Imperial Valley College Arabic instructor Aziz Abdin, left, teaching liberal arts student Martin Tejada, how to articulate the different Arabic sounds. (Ana Cuevas/Borderzine.com)

“The Arabic language has become extremely popular for a couple of reasons,” Abdin said. “I mean, for Iraq, for the opening of the Middle Eastern world. When I ask my students why they want to take the class, many say for job opportunities. We have some from the army, a guy from immigration.”

Denise Beas, an IVC student enrolled in the Arabic class, and majoring in business, says she wants to learn the language so that she can do business in Saudi Arabia. Her family owns a miscellaneous import and export business in Mexicali, the Imperial Valley’s neighbor south of the border.

The class also serves as a vessel to provide the students with a better cultural understanding. “I add to the class syllabus something to teach them about the culture,” Abdin explained. “If the students have to go sometime to Iraq or to any Arab country, they’ll know something about the culture. That is why I invited a speaker of Syria.”

Imperial Valley is predominantly Hispanic. Out of the 142,361 citizens of the Imperial Valley, 102, 817 are Hispanic. Many of the immigrants of Middle Eastern descent have had to face prejudices and misconceptions about their race and culture.

Rena Mardini, 23, a guest speaker in the Arabic 100 class at IVC. (Ana Cuevas/Borderzine.com)

Rena Mardini, 23, a guest speaker in the Arabic 100 class at Imperial Valley College, answers students' questions about the Arabic culture. Mardini’s presentation, “Sleeping Beauty," offered insight to the culture of her native Syria. (Ana Cuevas/Borderzine.com)
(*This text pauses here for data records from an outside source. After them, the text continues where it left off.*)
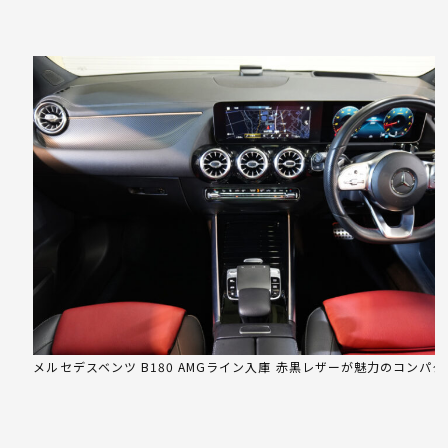
メルセデスベンツ B180 AMGライン入庫 赤黒レザーが魅力のコンパ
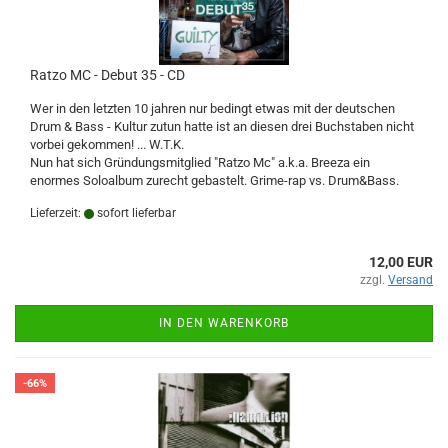
Ratzo MC - Debut 35 - CD
Wer in den letzten 10 jahren nur bedingt etwas mit der deutschen
Drum & Bass - Kultur zutun hatte ist an diesen drei Buchstaben nicht
vorbei gekommen! ... W.T.K.
Nun hat sich Gründungsmitglied "Ratzo Mc" a.k.a. Breeza ein
enormes Soloalbum zurecht gebastelt. Grime-rap vs. Drum&Bass.
Lieferzeit:
sofort lieferbar
12,00 EUR
zzgl.
Versand
IN DEN WARENKORB
-66%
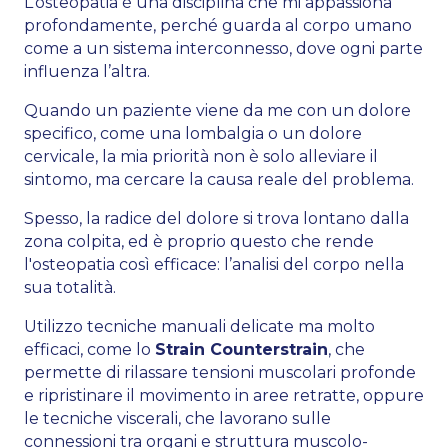
L’osteopatia è una disciplina che mi appassiona
profondamente, perché guarda al corpo umano
come a un sistema interconnesso, dove ogni parte
influenza l’altra.
Quando un paziente viene da me con un dolore
specifico, come una lombalgia o un dolore
cervicale, la mia priorità non è solo alleviare il
sintomo, ma cercare la causa reale del problema.
Spesso, la radice del dolore si trova lontano dalla
zona colpita, ed è proprio questo che rende
l'osteopatia così efficace: l’analisi del corpo nella
sua totalità.
Utilizzo tecniche manuali delicate ma molto
efficaci, come lo
Strain Counterstrain
, che
permette di rilassare tensioni muscolari profonde
e ripristinare il movimento in aree retratte, oppure
le tecniche viscerali, che lavorano sulle
connessioni tra organi e struttura muscolo-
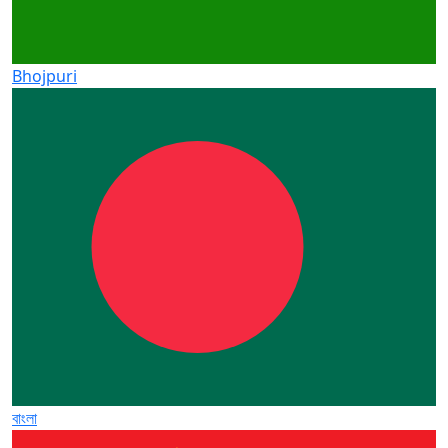
Bhojpuri
বাংলা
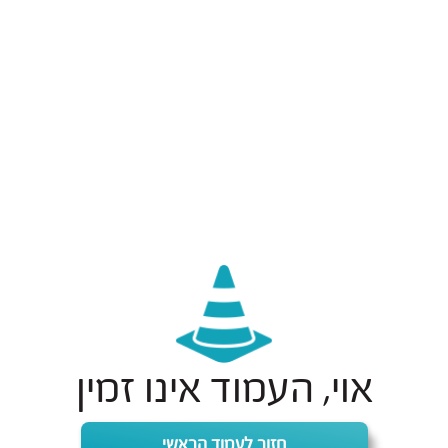
אוי, העמוד אינו זמין
חזור לעמוד הראשי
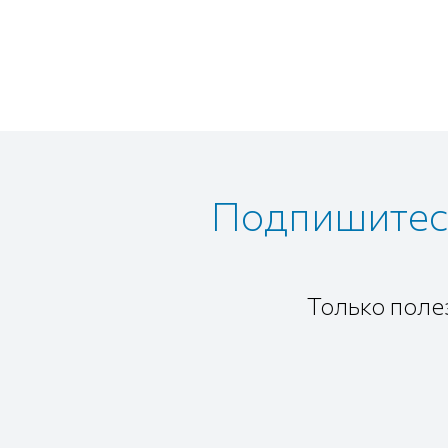
Подпишитесь
Только поле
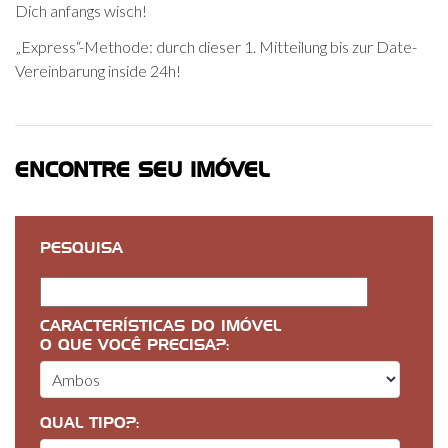
Dich anfangs wisch!
„Express“-Methode: durch dieser 1. Mitteilung bis zur Date-
Vereinbarung inside 24h!
ENCONTRE SEU IMÓVEL
PESQUISA
CARACTERÍSTICAS DO IMÓVEL
O QUE VOCÊ PRECISA?:
QUAL TIPO?:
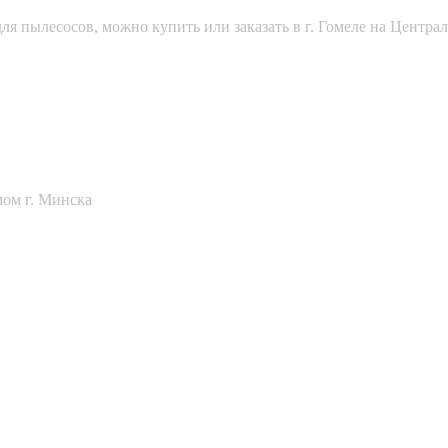
 пылесосов, можно купить или заказать в г. Гомеле на Централь
мом г. Минска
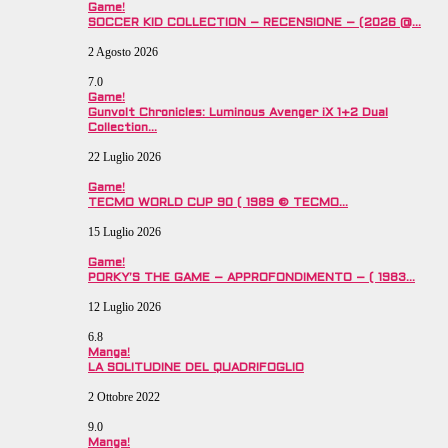
Game!
SOCCER KID COLLECTION – RECENSIONE – (2026 @…
2 Agosto 2026
7.0
Game!
Gunvolt Chronicles: Luminous Avenger iX 1+2 Dual
Collection…
22 Luglio 2026
Game!
TECMO WORLD CUP 90 ( 1989 © TECMO…
15 Luglio 2026
Game!
PORKY’S THE GAME – APPROFONDIMENTO – ( 1983…
12 Luglio 2026
6.8
Manga!
LA SOLITUDINE DEL QUADRIFOGLIO
2 Ottobre 2022
9.0
Manga!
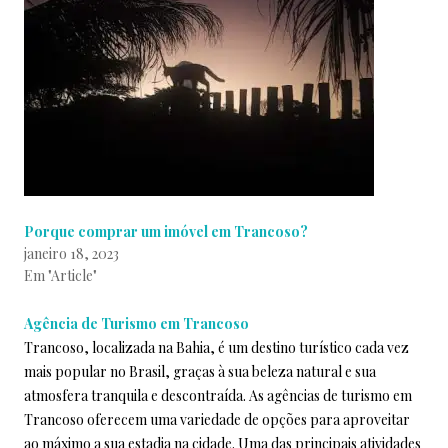
Porque comprar um imóvel em Trancoso?
janeiro 18, 2023
Em "Article"
Agência de Turismo em Trancoso
Trancoso, localizada na Bahia, é um destino turístico cada vez
mais popular no Brasil, graças à sua beleza natural e sua
atmosfera tranquila e descontraída. As agências de turismo em
Trancoso oferecem uma variedade de opções para aproveitar
ao máximo a sua estadia na cidade. Uma das principais atividades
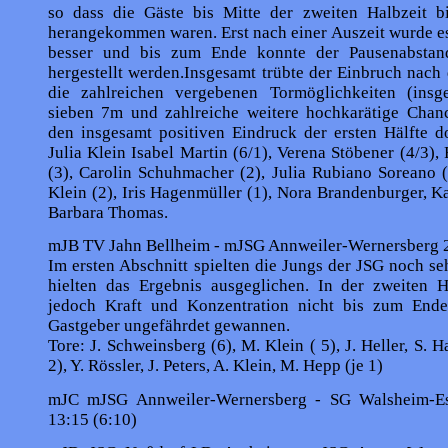
so dass die Gäste bis Mitte der zweiten Halbzeit b
herangekommen waren. Erst nach einer Auszeit wurde e
besser und bis zum Ende konnte der Pausenabstand
hergestellt werden.Insgesamt trübte der Einbruch nach
die zahlreichen vergebenen Tormöglichkeiten (ins
sieben 7m und zahlreiche weitere hochkarätige Chan
den insgesamt positiven Eindruck der ersten Hälfte d
Julia Klein Isabel Martin (6/1), Verena Stöbener (4/3),
(3), Carolin Schuhmacher (2), Julia Rubiano Soreano 
Klein (2), Iris Hagenmüller (1), Nora Brandenburger, K
Barbara Thomas.
mJB TV Jahn Bellheim - mJSG Annweiler-Wernersberg 2
Im ersten Abschnitt spielten die Jungs der JSG noch se
hielten das Ergebnis ausgeglichen. In der zweiten Hä
jedoch Kraft und Konzentration nicht bis zum Ende
Gastgeber ungefährdet gewannen.
Tore: J. Schweinsberg (6), M. Klein ( 5), J. Heller, S. 
2), Y. Rössler, J. Peters, A. Klein, M. Hepp (je 1)
mJC mJSG Annweiler-Wernersberg - SG Walsheim-Es
13:15 (6:10)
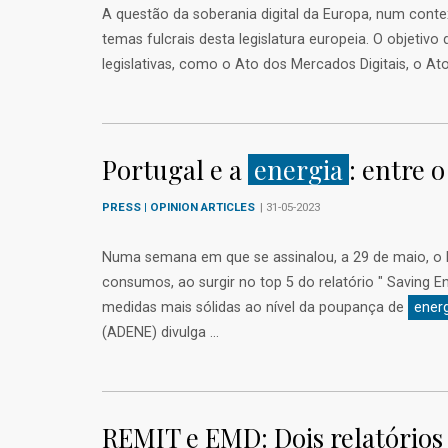
A questão da soberania digital da Europa, num con
temas fulcrais desta legislatura europeia. O objetivo
legislativas, como o Ato dos Mercados Digitais, o A
Portugal e a
energia
: entre o
PRESS | OPINION ARTICLES
| 31-05-2023
Numa semana em que se assinalou, a 29 de maio, o 
consumos, ao surgir no top 5 do relatório " Saving
medidas mais sólidas ao nível da poupança de
ener
(ADENE) divulga ...
REMIT e EMD: Dois relatórios 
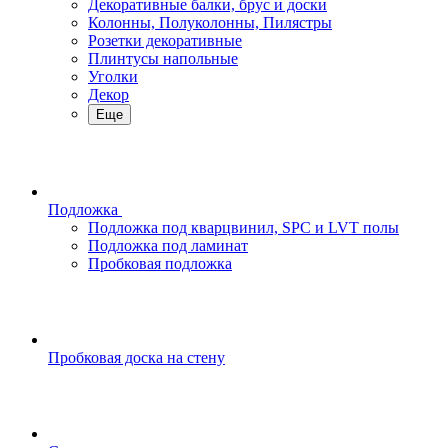
Декоративные балки, брус и доски
Колонны, Полуколонны, Пилястры
Розетки декоративные
Плинтусы напольные
Уголки
Декор
Еще
Подложка
Подложка под кварцвинил, SPC и LVT полы
Подложка под ламинат
Пробковая подложка
Пробковая доска на стену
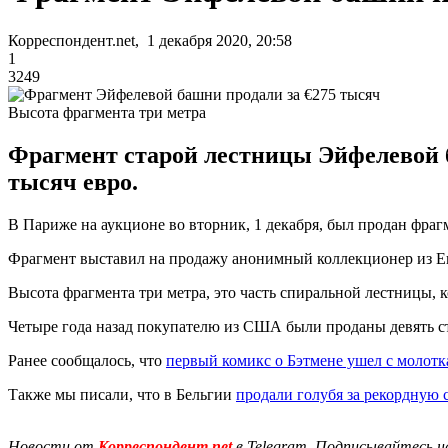
Корреспондент.net, 1 декабря 2020, 20:58
1
3249
Высота фрагмента три метра
Фрагмент старой лестницы Эйфелевой б
тысяч евро.
В Париже на аукционе во вторник, 1 декабря, был продан фра
Фрагмент выставил на продажу анонимный коллекционер из Евр
Высота фрагмента три метра, это часть спиральной лестницы, 
Четыре года назад покупателю из США были проданы девять ст
Ранее сообщалось, что
первый комикс о Бэтмене ушел с молотк
Также мы писали, что в Бельгии
продали голубя за рекордную 
Новости от
Корреспондент.net
в Telegram. Подписывайтесь н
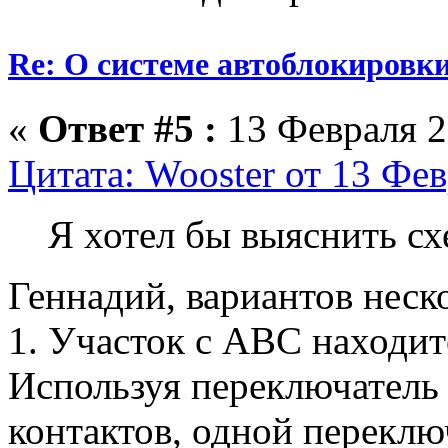
Re: О системе автоблокировк
«
Ответ #5 :
13 Февраля 2
Цитата: Wooster от 13 Фев
Я хотел бы выяснить с
Геннадий, вариантов неск
1. Участок с ABС находит
Используя переключатель
контактов, одной переклю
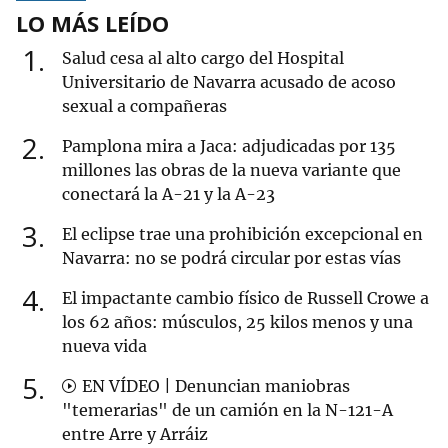
LO MÁS LEÍDO
1
Salud cesa al alto cargo del Hospital
Universitario de Navarra acusado de acoso
sexual a compañeras
2
Pamplona mira a Jaca: adjudicadas por 135
millones las obras de la nueva variante que
conectará la A-21 y la A-23
3
El eclipse trae una prohibición excepcional en
Navarra: no se podrá circular por estas vías
4
El impactante cambio físico de Russell Crowe a
los 62 años: músculos, 25 kilos menos y una
nueva vida
5
EN VÍDEO | Denuncian maniobras
"temerarias" de un camión en la N-121-A
entre Arre y Arráiz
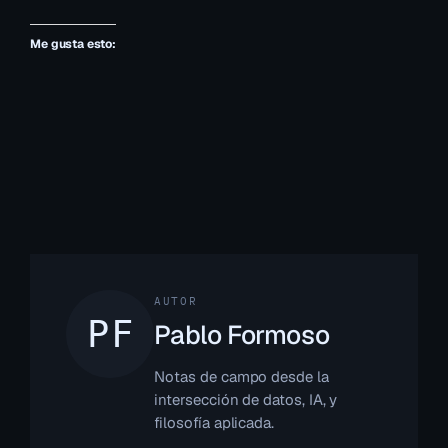
Me gusta esto:
AUTOR
Pablo Formoso
Notas de campo desde la
intersección de datos, IA, y
filosofía aplicada.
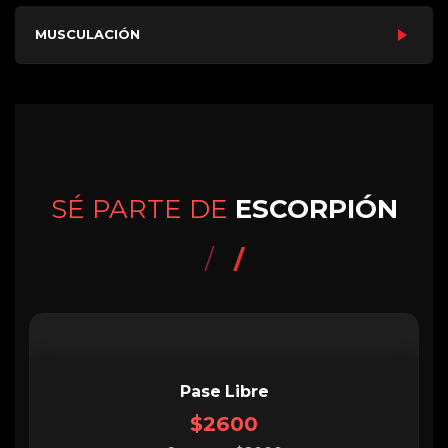
MUSCULACIÓN
SÉ PARTE DE
ESCORPIÓN
/
Pase Libre
$2600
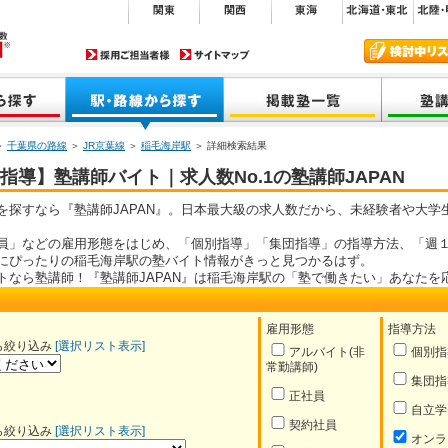
＞
千葉県の路線
＞
JR京葉線
＞
稲毛海岸駅
＞ 詳細検索結果
導】塾講師バイト｜求人数No.1の塾講師JAPAN
を探すなら『塾講師JAPAN』。日本最大級の求人数だから、未経験者や大学
員」などの雇用形態をはじめ、「個別指導」「集団指導」の指導方法、「週１
にぴったりの稲毛海岸駅の塾バイト情報がきっと見つかるはず。
トなら塾講師！『塾講師JAPAN』は稲毛海岸駅の「塾で働きたい」あなたを
雇用形態
指導方法
ら絞り込み
[選択リスト表示]
アルバイト(非
個別指
常勤講師)
集団指
正社員
自立学
契約社員
ら絞り込み
[選択リスト表示]
オンラ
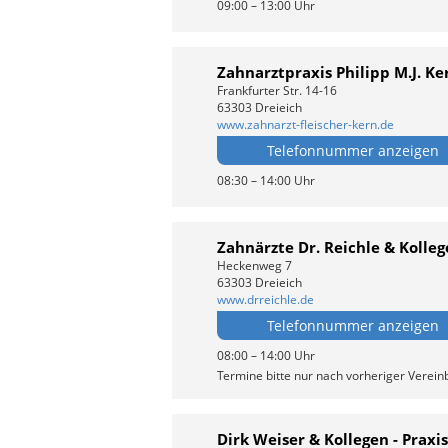
09:00 – 13:00 Uhr
Zahnarztpraxis Philipp M.J. Ke
Frankfurter Str. 14-16
63303 Dreieich
www.zahnarzt-fleischer-kern.de
Telefonnummer anzeigen
08:30 – 14:00 Uhr
Zahnärzte Dr. Reichle & Kolle
Heckenweg 7
63303 Dreieich
www.drreichle.de
Telefonnummer anzeigen
08:00 – 14:00 Uhr
Termine bitte nur nach vorheriger Verei
Dirk Weiser & Kollegen - Prax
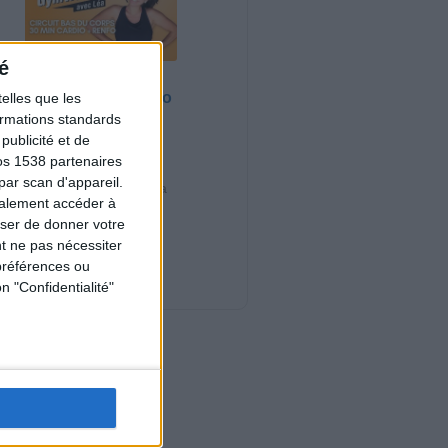
é
Bas du Corps en
Feu : 30 min Cardio
elles que les
+ Renfo Muscu |
formations standards
GymWaouw 8H
ublicité et de
avec Léa du
os 1538 partenaires
03/09/2025
par scan d'appareil.
Sport pour maigrir à la
galement accéder à
maison
user de donner votre
t ne pas nécessiter
Nouveautés
préférences ou
n "Confidentialité"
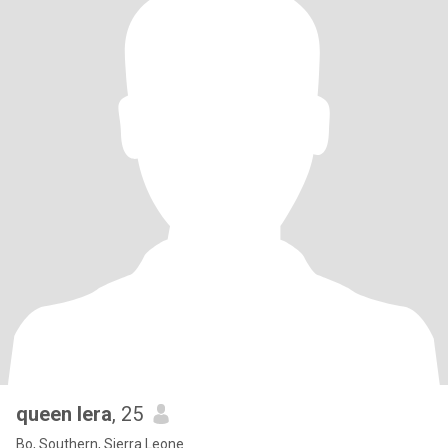
queen lera
, 25
Bo, Southern, Sierra Leone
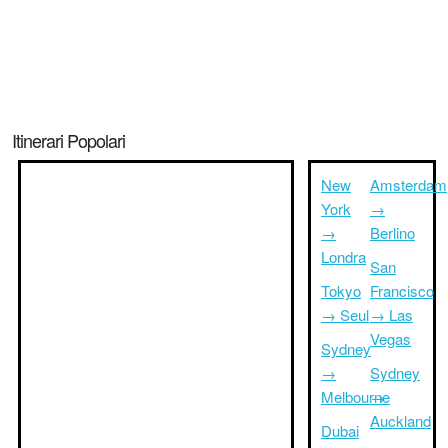
Itinerari Popolari
New
Amsterdam
York
→
→
Berlino
Londra
San
Tokyo
Francisco
→ Seul
→ Las
Vegas
Sydney
→
Sydney
Melbourne
→
Auckland
Dubai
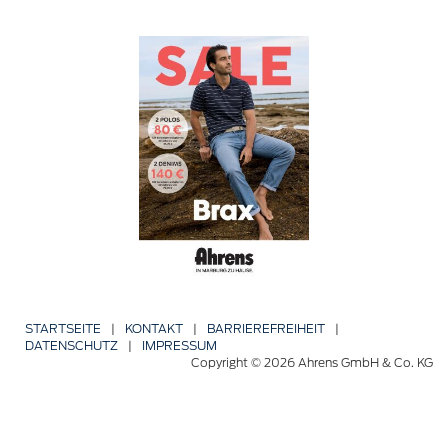
STARTSEITE
|
KONTAKT
|
BARRIERE­FREIHEIT
|
DATENSCHUTZ
|
IMPRESSUM
Copyright © 2026 Ahrens GmbH & Co. KG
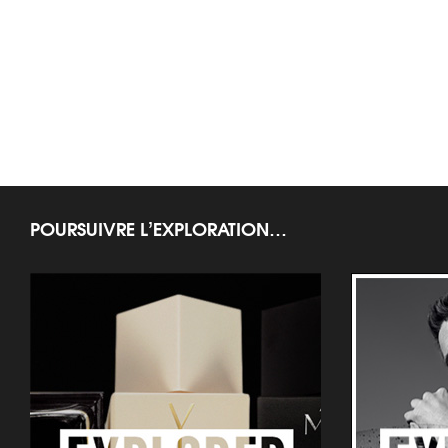
POURSUIVRE L’EXPLORATION…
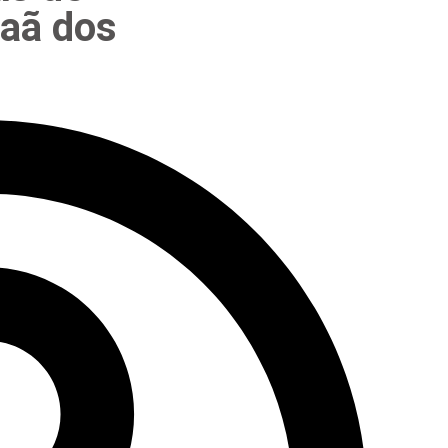
aã dos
“I had a teacher tell me once that we are the new ‘niggers’ ” says Ali.

“People think we’re all terrorists. It hurts. I literally didn’t know the meaning of the word terrorist until the war happened. I freaked out, but there are extremists everywhere,” Ali said.

Abdin’s aim is to have students leave his class with a clear understanding of the language and of the culture.

“Sometimes I get frustrated, sometimes I feel like I need to work harder, but I am glad God brought me here to this country. Freedom of speech, land of opportunity. I shouldn’t waste an opportunity to make a lot of friends here and educate them.”